Geldiğim seviye açısından izin verirseniz Rusya’nın Nijninovgorod şehrinde yaşadığım bir olayı anlatmak isterim. İki sene kadar önceydi. Nijninovgorod kentine gezmeye gitmiştim. Bizim istiklal caddesinin bir benzeri “Bolshoy Pokrovskaya” bir cadde ve bir ucunda bizim taksim anıtı diyebileceğimiz Minin meydanı ve minin heykeli vardır orada. Şehirde dolaşırken birisi ile tanıştım. Bana şehri gezdirmeyi teklif etti ve ben kabul ettim.

İki üniversitede birden okuyan bir öğrenci. Caddeyi boydan boya geçtikten sonra Minin meydanına geldik. Taksim heykeli gibi bir buluşma merkezi olan heykelin yanına geldiğimizde Minin’in kim olduğunu sordum. Minin Minin’dir dedi.Ama kim? Asker mi? Knaz mı? Prens mi? Her gün önünden geçtiğiniz bu heykelin kim olduğunu bilmiyor musun.? Hayır dedi. Ben o kadar kültürlü olduğunu düşündüğümüz Rusların bizdekine benzer duyarsızlığını görünce oldukça şaşırdım. Bak ufaklık dedim şimdi dinle. Minin Moskova'nın Polonyalılar tarafından işgali sırasında Nijninovgorod şehrinde esnaf ve halktan para yardımı toplayıp oluşturduğu ordunun başına knazlardan birini davet ederek Moskova'yı kurtaran şahıstır. Sadece vatansever bir tüccardır.

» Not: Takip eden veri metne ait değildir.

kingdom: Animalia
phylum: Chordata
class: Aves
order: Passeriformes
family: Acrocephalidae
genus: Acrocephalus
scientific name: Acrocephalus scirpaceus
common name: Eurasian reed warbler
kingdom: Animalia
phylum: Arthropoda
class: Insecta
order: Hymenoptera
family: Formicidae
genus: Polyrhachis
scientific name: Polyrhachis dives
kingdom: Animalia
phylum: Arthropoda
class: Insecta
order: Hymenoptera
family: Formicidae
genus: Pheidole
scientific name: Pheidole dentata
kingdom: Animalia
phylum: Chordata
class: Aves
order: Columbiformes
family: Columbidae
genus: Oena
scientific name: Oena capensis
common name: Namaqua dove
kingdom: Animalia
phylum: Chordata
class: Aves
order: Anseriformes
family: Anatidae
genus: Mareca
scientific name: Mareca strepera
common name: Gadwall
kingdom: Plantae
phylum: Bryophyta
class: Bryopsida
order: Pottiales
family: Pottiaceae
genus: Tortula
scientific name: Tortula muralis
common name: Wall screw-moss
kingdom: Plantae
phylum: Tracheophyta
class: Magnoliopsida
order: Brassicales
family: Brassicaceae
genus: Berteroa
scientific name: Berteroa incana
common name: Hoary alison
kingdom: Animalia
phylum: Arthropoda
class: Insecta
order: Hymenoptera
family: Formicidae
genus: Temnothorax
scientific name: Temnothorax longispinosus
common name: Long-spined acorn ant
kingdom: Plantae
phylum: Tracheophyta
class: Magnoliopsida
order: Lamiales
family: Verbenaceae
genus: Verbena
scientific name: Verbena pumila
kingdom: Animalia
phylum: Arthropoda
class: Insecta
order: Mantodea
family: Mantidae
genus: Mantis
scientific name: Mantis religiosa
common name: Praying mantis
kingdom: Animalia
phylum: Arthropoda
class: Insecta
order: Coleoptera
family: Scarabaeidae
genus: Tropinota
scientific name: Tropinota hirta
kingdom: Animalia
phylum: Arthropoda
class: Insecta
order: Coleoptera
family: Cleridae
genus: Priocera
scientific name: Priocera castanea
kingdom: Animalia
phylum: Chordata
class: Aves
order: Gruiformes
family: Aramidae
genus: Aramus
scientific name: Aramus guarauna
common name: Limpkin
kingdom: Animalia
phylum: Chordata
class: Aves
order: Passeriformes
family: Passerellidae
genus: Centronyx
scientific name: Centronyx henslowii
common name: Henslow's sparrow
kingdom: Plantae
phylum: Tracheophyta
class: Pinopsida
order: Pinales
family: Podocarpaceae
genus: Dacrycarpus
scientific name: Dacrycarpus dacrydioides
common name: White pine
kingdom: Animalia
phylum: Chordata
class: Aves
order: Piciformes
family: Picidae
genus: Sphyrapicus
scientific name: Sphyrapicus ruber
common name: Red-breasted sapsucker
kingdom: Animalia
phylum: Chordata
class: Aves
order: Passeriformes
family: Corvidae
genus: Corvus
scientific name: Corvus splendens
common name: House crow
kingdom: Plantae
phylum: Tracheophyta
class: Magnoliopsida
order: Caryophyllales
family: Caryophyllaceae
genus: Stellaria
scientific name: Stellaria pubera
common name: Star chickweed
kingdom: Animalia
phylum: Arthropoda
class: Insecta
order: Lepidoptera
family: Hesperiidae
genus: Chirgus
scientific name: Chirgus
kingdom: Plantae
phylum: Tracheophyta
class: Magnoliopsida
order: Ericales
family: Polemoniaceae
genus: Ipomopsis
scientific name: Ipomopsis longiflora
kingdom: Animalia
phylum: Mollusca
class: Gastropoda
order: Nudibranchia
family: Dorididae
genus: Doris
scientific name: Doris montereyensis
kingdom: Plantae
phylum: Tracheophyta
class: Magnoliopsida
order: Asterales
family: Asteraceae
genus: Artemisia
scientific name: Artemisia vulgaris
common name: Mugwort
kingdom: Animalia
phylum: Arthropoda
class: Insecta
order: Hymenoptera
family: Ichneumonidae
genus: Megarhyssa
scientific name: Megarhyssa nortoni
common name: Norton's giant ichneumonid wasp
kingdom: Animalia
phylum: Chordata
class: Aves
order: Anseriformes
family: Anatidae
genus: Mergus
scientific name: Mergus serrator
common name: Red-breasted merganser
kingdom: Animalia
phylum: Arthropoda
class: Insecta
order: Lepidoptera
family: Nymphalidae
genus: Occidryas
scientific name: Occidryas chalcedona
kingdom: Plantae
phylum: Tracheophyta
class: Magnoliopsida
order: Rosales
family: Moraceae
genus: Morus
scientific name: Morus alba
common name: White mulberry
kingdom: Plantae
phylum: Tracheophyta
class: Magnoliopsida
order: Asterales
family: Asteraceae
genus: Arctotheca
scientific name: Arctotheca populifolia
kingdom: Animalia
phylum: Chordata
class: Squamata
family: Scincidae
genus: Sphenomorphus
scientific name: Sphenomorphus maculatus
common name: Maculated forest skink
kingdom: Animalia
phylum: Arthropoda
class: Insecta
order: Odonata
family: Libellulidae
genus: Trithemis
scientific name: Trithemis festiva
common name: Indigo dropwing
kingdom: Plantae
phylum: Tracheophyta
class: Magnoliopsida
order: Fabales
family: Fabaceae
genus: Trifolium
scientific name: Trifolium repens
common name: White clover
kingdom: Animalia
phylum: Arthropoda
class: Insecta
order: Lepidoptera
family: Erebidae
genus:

Şaşkınlık sırası Rus'taydı tabi ki. Verdiğim bilgiye inanmadı. Mezarının nerede olduğunu bilip bilmediğini sordum. Olumsuz yanıt üzerine elinden tutup heykelin hemen içersinde ki kremline götürdüm. Kremlinin içersinde xram dedikleri küçük bir kilisenin içersine soktum. Orada Minin mozelesini gösterdim kendisine ve Rusça açıklamayı işaret ettim. Okudu anlattıklarımın doğru olduğunu görünce utancından kıpkırmızı kesildi.

Hram'dan çıktık ve devasa Volga ırmağını seyrettik oradan. Nedense hüzün veriyor bana Volga'yı seyretmek. Görkemli tarihimizin bir göstergesi gibi geliyor ve esaret ve talan altındaki tarihimizi, benliğimizi hatırlatıyor, bütün ihtişamıyla boylu boyunca uzanmış şekilde… Kafanızı ağrıttım kusura bakmayın. ama bilmenizi isterim ki kafanızdan çıkarıp atmaya çalıştığınız o miğferden artık bir tane de benim kafamda var. çıkartamıyorum. Daha doğrusu artık çıkartmak ta istemiyorum.